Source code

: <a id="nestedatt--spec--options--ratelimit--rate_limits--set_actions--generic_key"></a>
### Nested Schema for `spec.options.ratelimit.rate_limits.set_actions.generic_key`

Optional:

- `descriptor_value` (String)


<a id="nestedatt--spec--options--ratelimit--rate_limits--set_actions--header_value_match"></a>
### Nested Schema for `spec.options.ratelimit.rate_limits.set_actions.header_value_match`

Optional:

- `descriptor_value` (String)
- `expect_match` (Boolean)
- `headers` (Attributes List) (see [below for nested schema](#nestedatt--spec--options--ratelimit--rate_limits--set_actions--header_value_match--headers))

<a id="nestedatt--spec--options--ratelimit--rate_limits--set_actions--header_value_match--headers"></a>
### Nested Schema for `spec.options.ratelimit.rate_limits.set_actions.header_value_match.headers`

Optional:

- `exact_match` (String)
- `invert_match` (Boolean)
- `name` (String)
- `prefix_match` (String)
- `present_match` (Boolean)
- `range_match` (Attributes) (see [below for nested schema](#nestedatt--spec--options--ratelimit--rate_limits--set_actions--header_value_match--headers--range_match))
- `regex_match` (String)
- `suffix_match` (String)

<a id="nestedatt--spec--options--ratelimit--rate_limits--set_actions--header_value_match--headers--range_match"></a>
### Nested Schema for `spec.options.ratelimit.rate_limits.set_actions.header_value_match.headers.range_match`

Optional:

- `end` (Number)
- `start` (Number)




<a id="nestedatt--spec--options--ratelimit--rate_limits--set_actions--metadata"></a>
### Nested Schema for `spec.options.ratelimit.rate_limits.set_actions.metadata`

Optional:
•••••
Job: Which lines in the items above contain the string "nestedatt"? Select each of those lines and copy it.

Solved exercise:
: <a id="nestedatt--spec--options--ratelimit--rate_limits--set_actions--generic_key"></a>
<a id="nestedatt--spec--options--ratelimit--rate_limits--set_actions--header_value_match"></a>
- `headers` (Attributes List) (see [below for nested schema](#nestedatt--spec--options--ratelimit--rate_limits--set_actions--header_value_match--headers))
<a id="nestedatt--spec--options--ratelimit--rate_limits--set_actions--header_value_match--headers"></a>
- `range_match` (Attributes) (see [below for nested schema](#nestedatt--spec--options--ratelimit--rate_limits--set_actions--header_value_match--headers--range_match))
<a id="nestedatt--spec--options--ratelimit--rate_limits--set_actions--header_value_match--headers--range_match"></a>
<a id="nestedatt--spec--options--ratelimit--rate_limits--set_actions--metadata"></a>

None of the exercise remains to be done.